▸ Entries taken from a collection
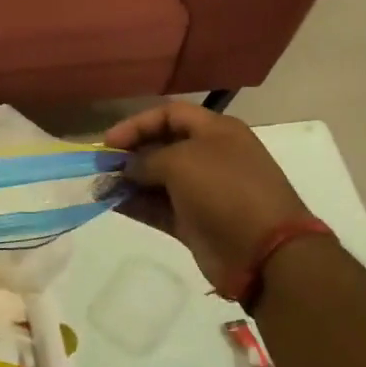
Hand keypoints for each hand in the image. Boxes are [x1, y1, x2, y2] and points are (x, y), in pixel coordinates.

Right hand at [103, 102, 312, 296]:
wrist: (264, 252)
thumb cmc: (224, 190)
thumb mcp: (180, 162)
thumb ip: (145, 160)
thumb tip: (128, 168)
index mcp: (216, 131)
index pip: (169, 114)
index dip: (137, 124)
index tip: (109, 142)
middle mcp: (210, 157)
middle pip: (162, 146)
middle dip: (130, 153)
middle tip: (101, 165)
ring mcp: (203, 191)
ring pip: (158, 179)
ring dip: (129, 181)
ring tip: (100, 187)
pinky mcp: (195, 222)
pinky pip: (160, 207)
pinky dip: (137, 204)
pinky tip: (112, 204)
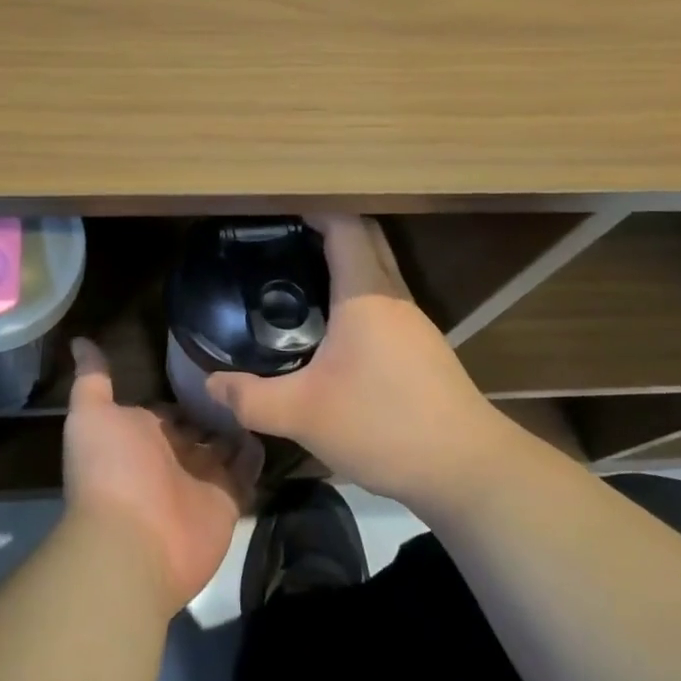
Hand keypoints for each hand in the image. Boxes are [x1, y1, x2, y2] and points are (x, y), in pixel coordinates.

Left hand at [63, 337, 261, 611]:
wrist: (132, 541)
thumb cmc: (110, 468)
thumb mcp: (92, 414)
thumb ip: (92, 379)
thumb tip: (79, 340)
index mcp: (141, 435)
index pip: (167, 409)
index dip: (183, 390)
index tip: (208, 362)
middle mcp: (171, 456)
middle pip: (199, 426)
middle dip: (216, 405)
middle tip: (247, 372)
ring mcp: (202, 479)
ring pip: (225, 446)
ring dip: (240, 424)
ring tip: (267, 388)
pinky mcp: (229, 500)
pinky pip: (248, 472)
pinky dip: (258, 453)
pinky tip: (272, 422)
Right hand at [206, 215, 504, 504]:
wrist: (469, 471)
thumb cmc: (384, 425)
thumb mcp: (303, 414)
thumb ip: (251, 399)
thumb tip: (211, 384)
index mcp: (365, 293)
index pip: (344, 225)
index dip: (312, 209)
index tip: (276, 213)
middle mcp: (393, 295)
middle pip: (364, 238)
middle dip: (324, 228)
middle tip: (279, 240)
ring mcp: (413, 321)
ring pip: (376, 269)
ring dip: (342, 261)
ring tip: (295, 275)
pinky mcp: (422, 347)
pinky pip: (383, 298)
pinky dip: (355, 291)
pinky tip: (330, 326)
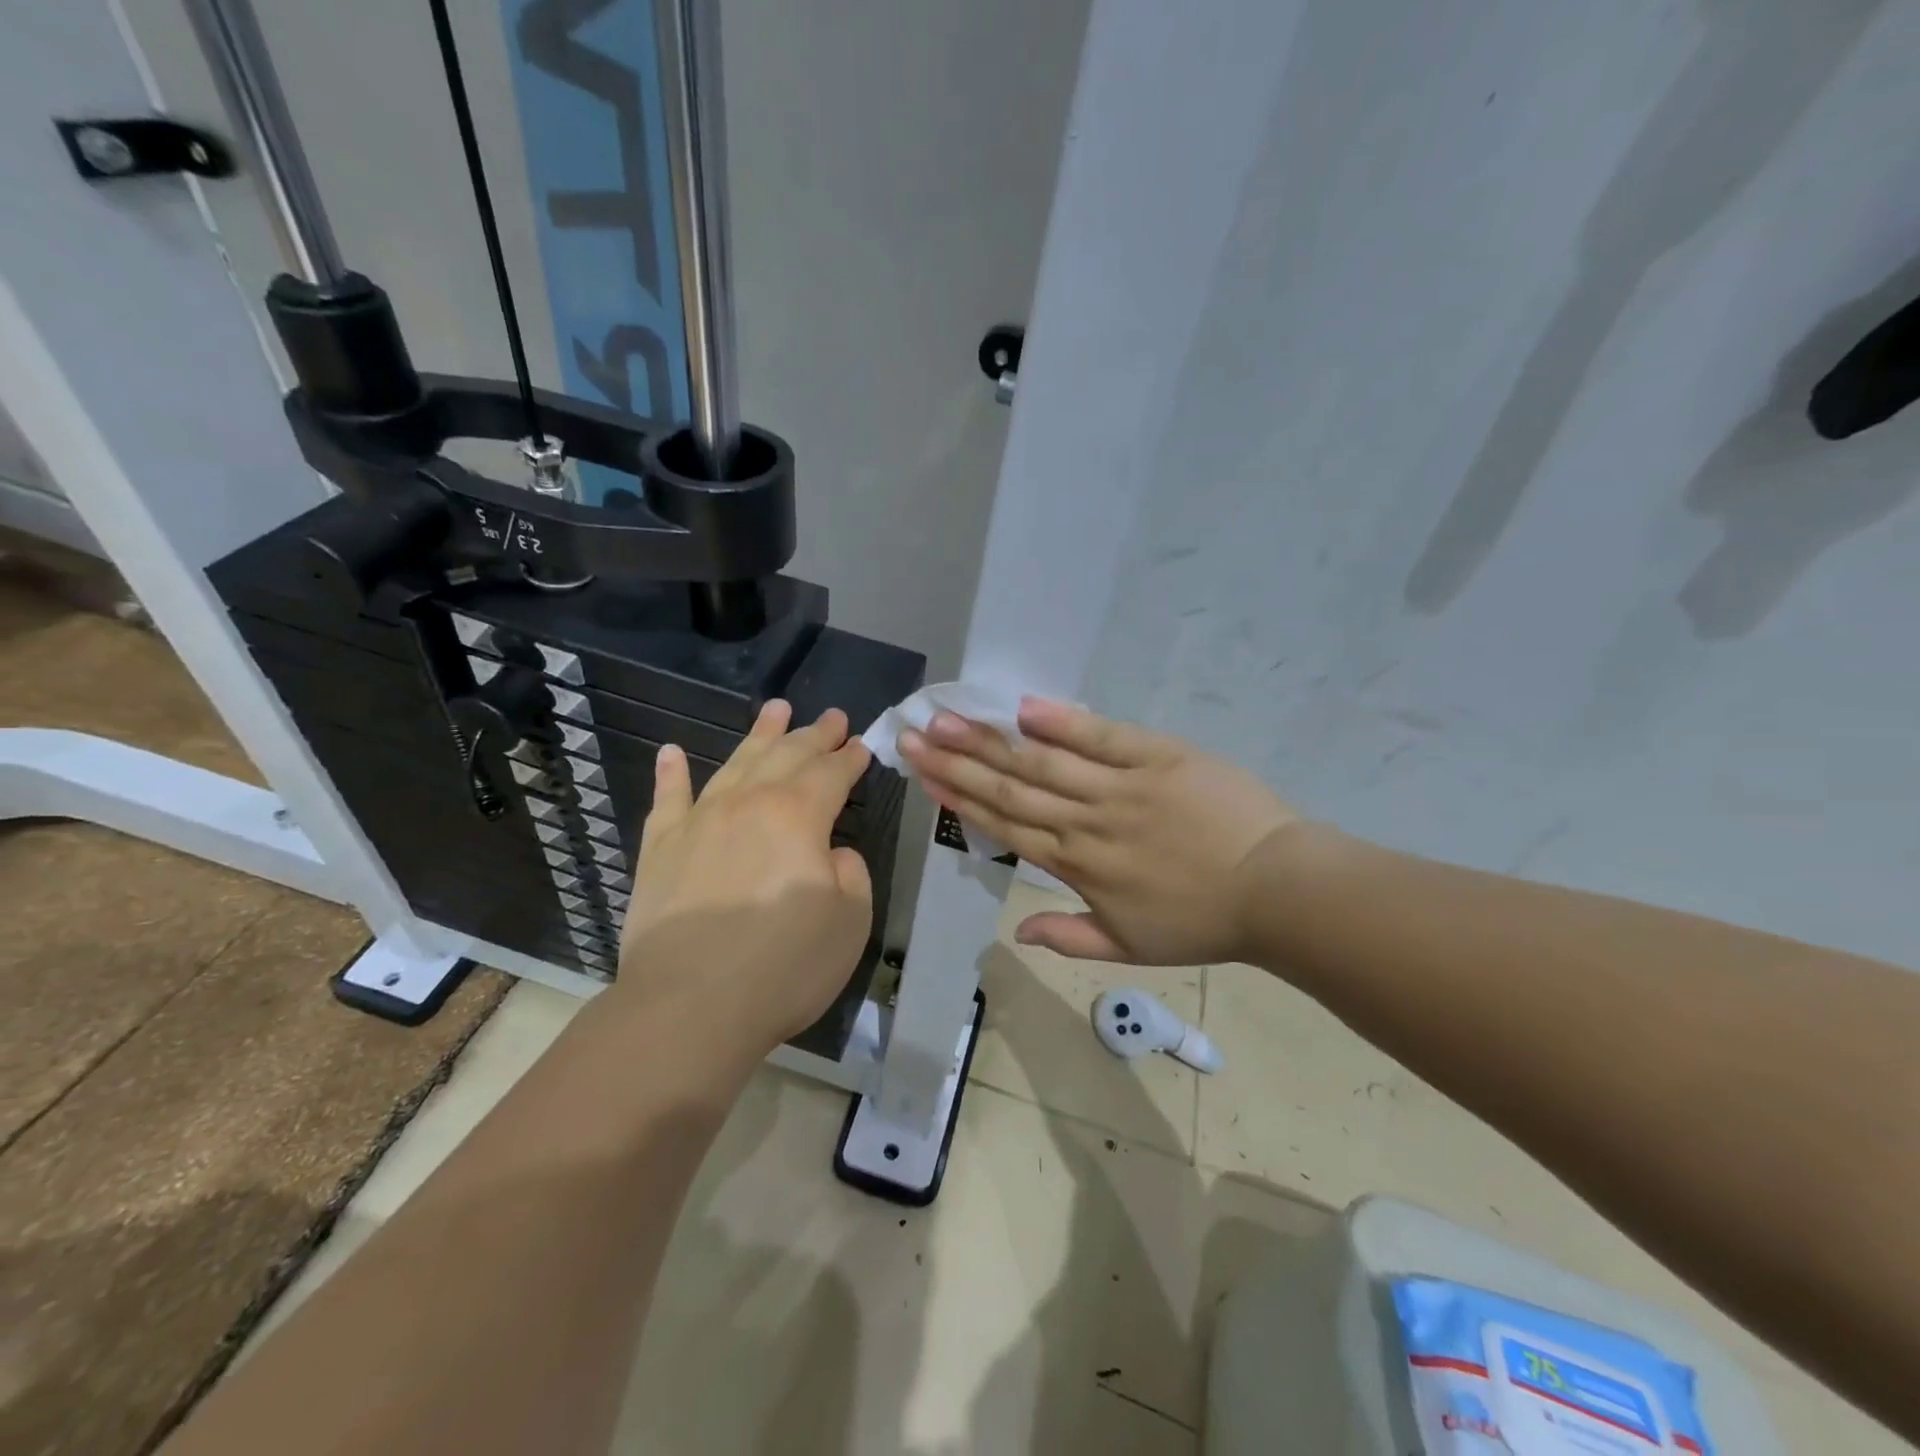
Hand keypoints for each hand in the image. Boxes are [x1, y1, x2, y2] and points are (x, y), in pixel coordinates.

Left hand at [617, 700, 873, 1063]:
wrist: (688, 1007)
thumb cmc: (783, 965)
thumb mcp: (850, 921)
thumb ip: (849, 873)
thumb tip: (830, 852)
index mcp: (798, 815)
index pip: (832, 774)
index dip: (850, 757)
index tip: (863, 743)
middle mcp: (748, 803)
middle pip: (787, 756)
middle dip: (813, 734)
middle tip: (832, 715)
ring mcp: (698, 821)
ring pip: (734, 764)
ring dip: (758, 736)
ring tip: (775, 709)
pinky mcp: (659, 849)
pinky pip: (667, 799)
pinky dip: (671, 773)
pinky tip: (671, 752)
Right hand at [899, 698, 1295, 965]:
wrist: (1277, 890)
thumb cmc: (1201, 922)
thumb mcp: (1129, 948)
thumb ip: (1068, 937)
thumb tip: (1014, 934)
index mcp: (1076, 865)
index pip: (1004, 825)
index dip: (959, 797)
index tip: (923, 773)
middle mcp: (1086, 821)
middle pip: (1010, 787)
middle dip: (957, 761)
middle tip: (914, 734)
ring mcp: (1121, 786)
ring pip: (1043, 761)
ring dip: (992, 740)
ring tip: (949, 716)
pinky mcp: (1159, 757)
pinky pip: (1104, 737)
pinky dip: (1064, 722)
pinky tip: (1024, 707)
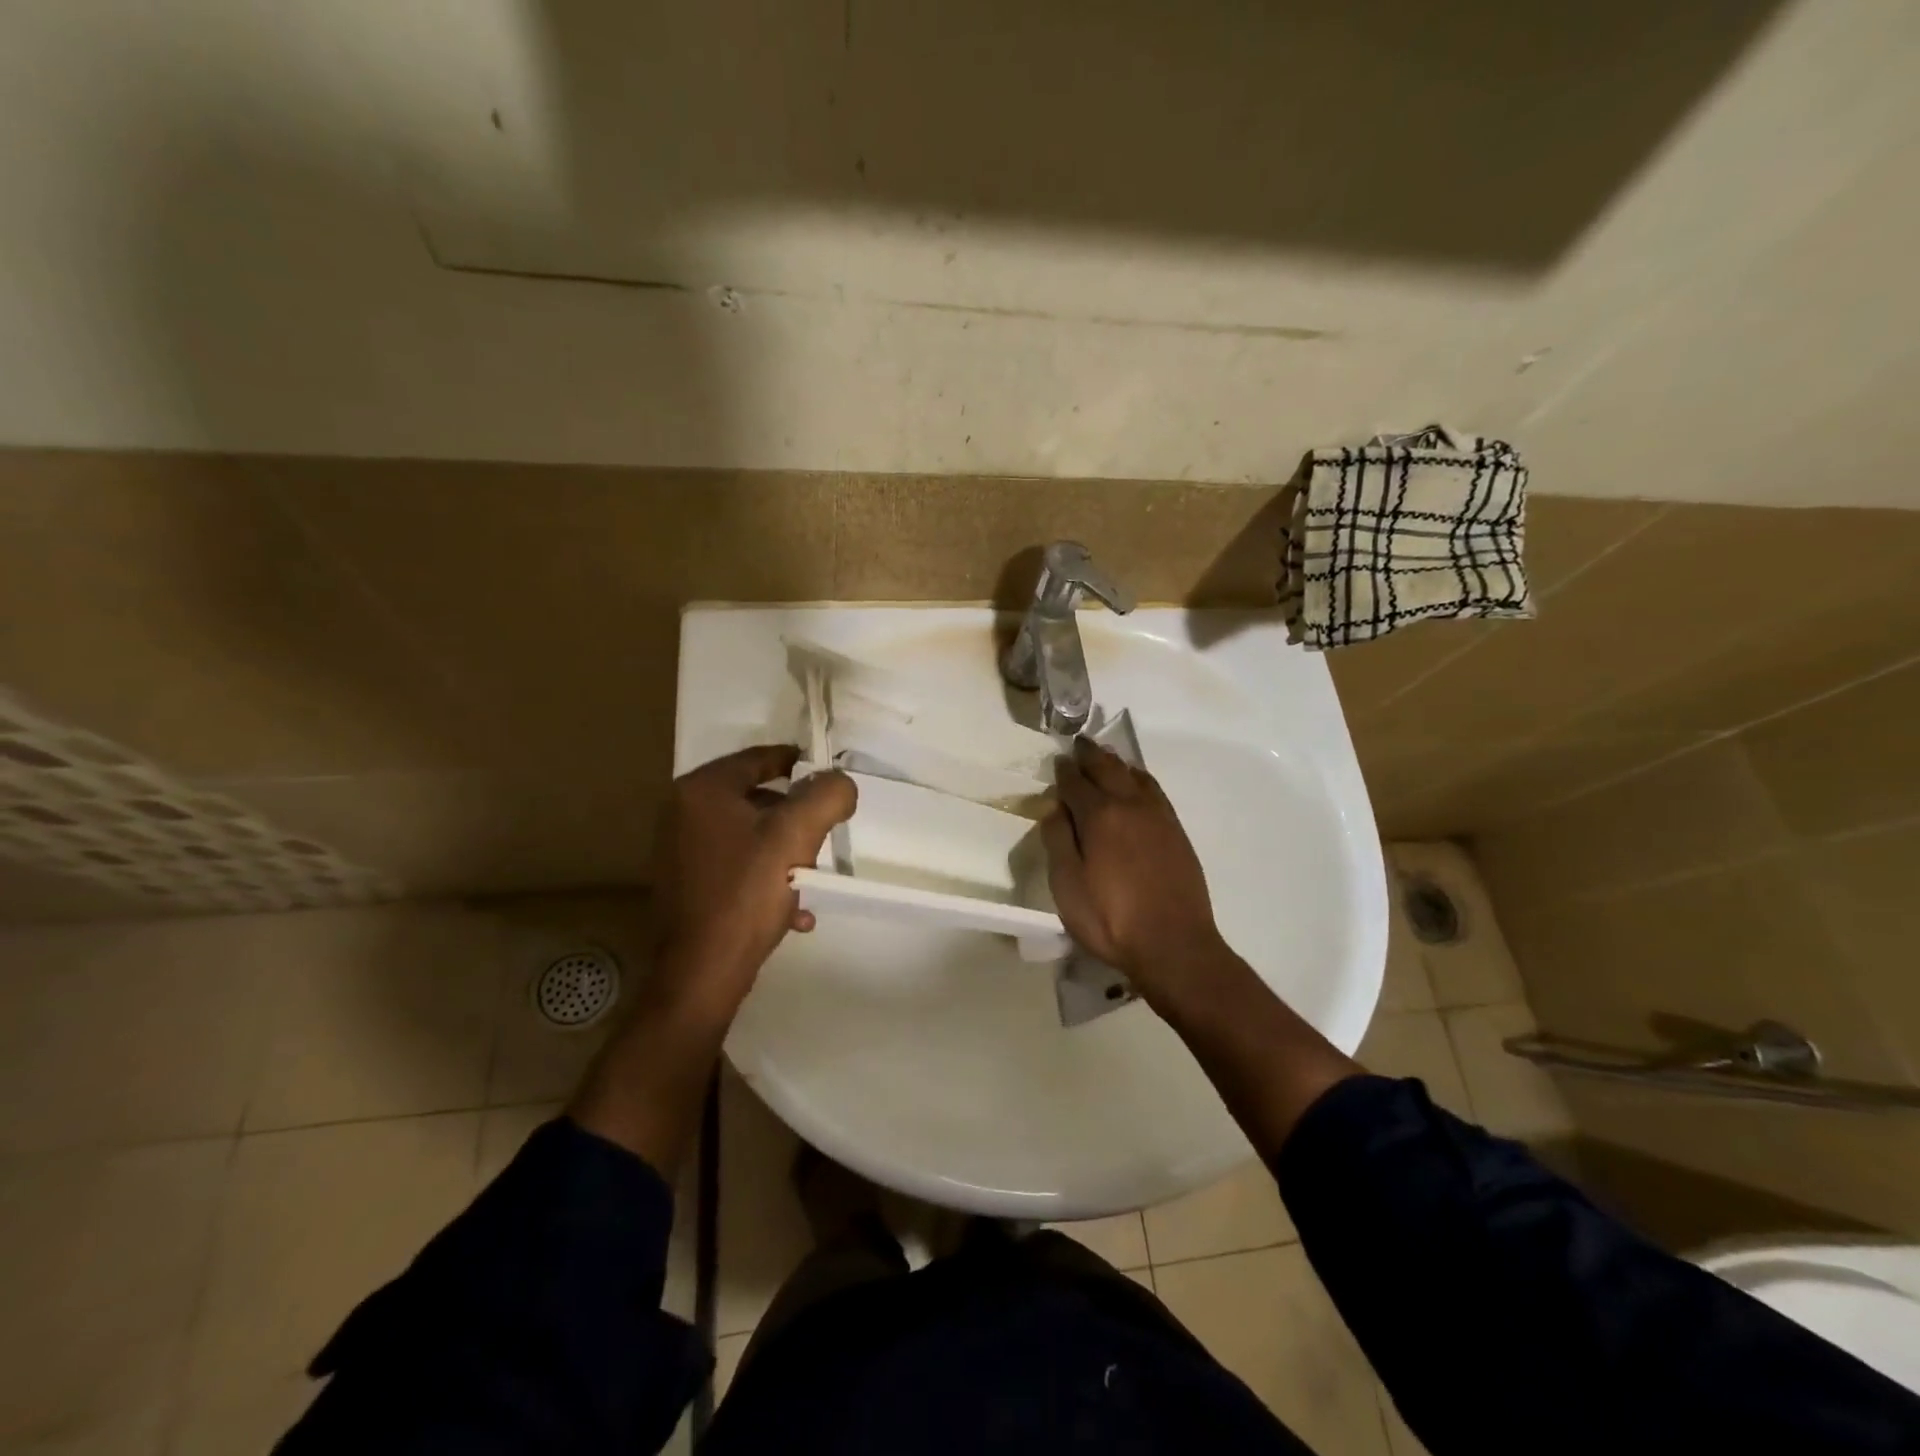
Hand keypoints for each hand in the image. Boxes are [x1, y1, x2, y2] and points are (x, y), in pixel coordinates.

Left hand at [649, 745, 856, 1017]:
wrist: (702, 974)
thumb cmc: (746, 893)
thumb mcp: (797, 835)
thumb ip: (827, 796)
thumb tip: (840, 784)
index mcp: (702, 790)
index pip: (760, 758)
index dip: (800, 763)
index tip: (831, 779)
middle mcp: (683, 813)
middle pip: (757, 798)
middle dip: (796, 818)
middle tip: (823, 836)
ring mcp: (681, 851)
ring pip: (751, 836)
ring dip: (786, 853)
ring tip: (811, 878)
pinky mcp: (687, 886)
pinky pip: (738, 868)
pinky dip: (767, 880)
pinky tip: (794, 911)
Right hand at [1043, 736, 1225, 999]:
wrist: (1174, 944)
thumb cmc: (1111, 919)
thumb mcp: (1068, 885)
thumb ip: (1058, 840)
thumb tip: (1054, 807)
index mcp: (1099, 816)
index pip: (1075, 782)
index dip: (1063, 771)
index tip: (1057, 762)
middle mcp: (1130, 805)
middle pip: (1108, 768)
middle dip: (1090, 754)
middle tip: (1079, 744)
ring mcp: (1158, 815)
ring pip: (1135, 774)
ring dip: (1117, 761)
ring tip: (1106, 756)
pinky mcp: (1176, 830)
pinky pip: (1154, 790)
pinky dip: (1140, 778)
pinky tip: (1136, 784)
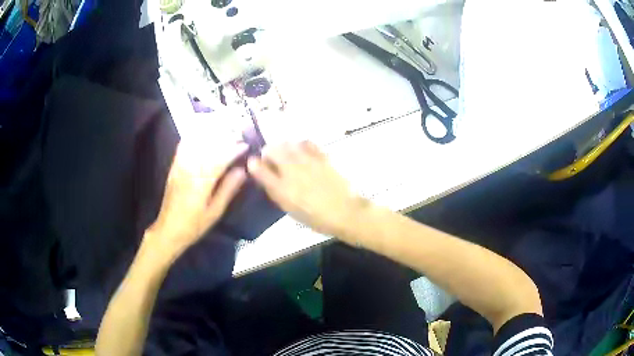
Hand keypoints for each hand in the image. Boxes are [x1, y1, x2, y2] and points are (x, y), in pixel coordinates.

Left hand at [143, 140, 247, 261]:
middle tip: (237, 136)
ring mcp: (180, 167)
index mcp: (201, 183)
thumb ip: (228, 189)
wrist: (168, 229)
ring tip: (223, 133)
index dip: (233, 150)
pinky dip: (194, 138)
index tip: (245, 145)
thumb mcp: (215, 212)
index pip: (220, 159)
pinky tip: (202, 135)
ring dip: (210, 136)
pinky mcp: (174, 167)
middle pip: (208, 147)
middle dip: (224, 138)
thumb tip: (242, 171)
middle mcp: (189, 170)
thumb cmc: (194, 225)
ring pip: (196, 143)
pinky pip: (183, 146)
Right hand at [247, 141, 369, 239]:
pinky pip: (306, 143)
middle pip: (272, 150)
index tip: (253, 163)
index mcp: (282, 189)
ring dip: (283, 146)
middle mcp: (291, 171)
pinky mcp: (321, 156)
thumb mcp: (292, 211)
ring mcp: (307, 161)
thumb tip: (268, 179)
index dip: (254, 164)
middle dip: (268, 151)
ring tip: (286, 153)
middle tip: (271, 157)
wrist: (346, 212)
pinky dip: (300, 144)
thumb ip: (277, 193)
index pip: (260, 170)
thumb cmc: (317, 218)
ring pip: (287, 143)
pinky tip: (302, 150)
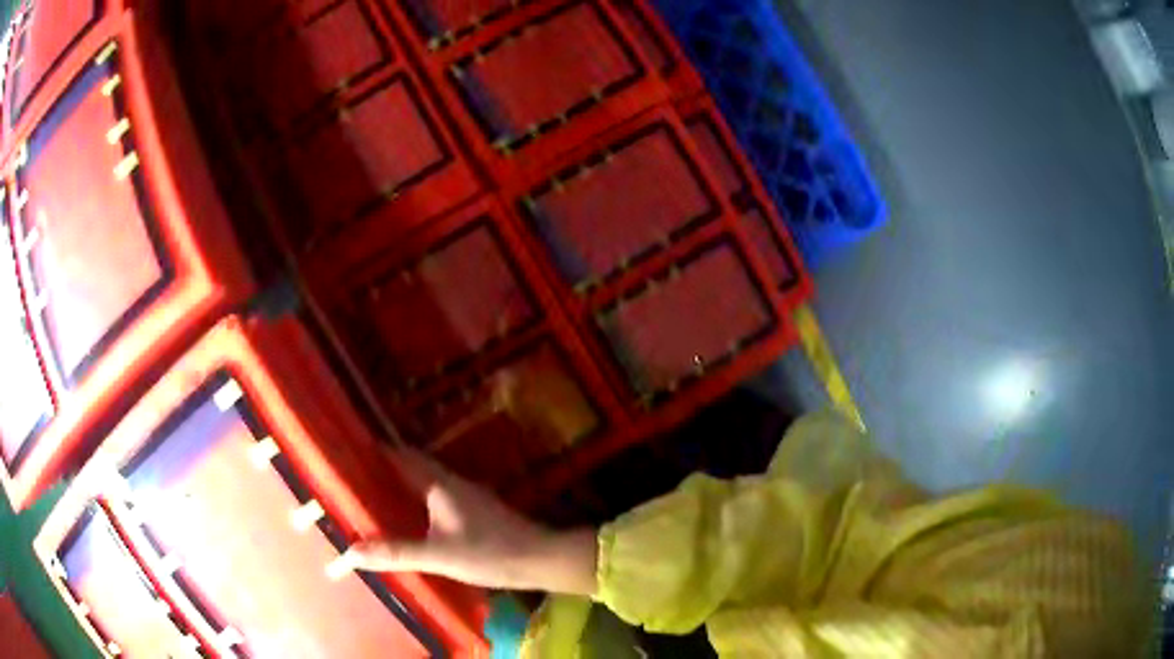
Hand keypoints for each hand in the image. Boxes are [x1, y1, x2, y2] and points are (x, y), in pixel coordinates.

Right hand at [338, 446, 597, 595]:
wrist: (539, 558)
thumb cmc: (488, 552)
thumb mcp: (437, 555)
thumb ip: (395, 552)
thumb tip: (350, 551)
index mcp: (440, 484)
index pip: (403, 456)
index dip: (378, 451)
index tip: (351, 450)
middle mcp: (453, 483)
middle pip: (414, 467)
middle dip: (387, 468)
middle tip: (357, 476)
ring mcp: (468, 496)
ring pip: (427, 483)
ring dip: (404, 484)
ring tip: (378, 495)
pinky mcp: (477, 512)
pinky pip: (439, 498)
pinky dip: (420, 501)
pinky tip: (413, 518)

▸ EXERCISE REQUIREMENTS
In the answer, repeat exactly the lines from the top of the entries above through the line with "index pip: (832, 774)", and leave pictures out of it.

▸ EXERCISE RESULT
Hand keypoints for each hand in the image. Boxes are [x1, y1, x2, y2] and points are (x, y), in pixel coordinates.

Right hand at [103, 102, 312, 296]:
wrist: (264, 252)
thumb cmc: (224, 190)
thumb mcp: (180, 162)
thumb ip: (145, 160)
thumb tip: (128, 168)
index mcp: (216, 131)
index pip: (169, 114)
index dip: (137, 124)
index tip: (109, 142)
middle mcp: (210, 157)
middle pip: (162, 146)
middle dip: (130, 153)
middle tip: (101, 165)
ring mcp: (203, 191)
ring pip: (158, 179)
ring dip: (129, 181)
ring tip: (100, 187)
pinky mcp: (195, 222)
pinky pip: (160, 207)
pinky dip: (137, 204)
pinky tip: (112, 204)
Hand keypoints for each hand in the image. Boxes are [x1, y1, x2, y2] and points are (x, y), in pixel coordinates.

Left hand at [63, 337, 261, 611]:
wrist: (132, 541)
thumb cmc: (110, 468)
thumb mcp: (92, 414)
thumb ip: (92, 379)
thumb tip: (79, 340)
index mcp: (141, 435)
index pip: (167, 409)
index dip: (183, 390)
index tip: (208, 362)
middle mcp: (171, 456)
middle pip: (199, 426)
middle dip: (216, 405)
middle tip: (247, 372)
ring mcp: (202, 479)
ring pip: (225, 446)
ring dip: (240, 424)
ring tip: (267, 388)
pinky mcp: (229, 500)
pinky pip: (248, 472)
pinky dip: (258, 453)
pinky tip: (272, 422)
Right hand at [206, 215, 504, 504]:
wrist: (469, 471)
thumb cmc: (384, 425)
thumb mcp: (303, 414)
thumb ip: (251, 399)
thumb tip: (211, 384)
index mcp: (365, 293)
index pip: (344, 225)
index dip: (312, 209)
index tip: (276, 213)
middle mcp: (393, 295)
middle pip: (364, 238)
middle dip: (324, 228)
middle tip: (279, 240)
ring mcp: (413, 321)
ring pip: (376, 269)
ring dip: (342, 261)
ring tip: (295, 275)
pinky mcp: (422, 347)
pinky pip: (383, 298)
pinky dip: (355, 291)
pinky tip: (330, 326)
Hand keypoints for each hand in the image. Boxes are [x1, y1, x2, y2] and points are (x, y), in pixel coordinates.

Left hand at [617, 700, 873, 1063]:
wrist: (688, 1007)
thumb cmc: (783, 965)
thumb mcp: (850, 921)
thumb ip: (849, 873)
thumb tip: (830, 852)
index mcp: (798, 815)
index pip: (832, 774)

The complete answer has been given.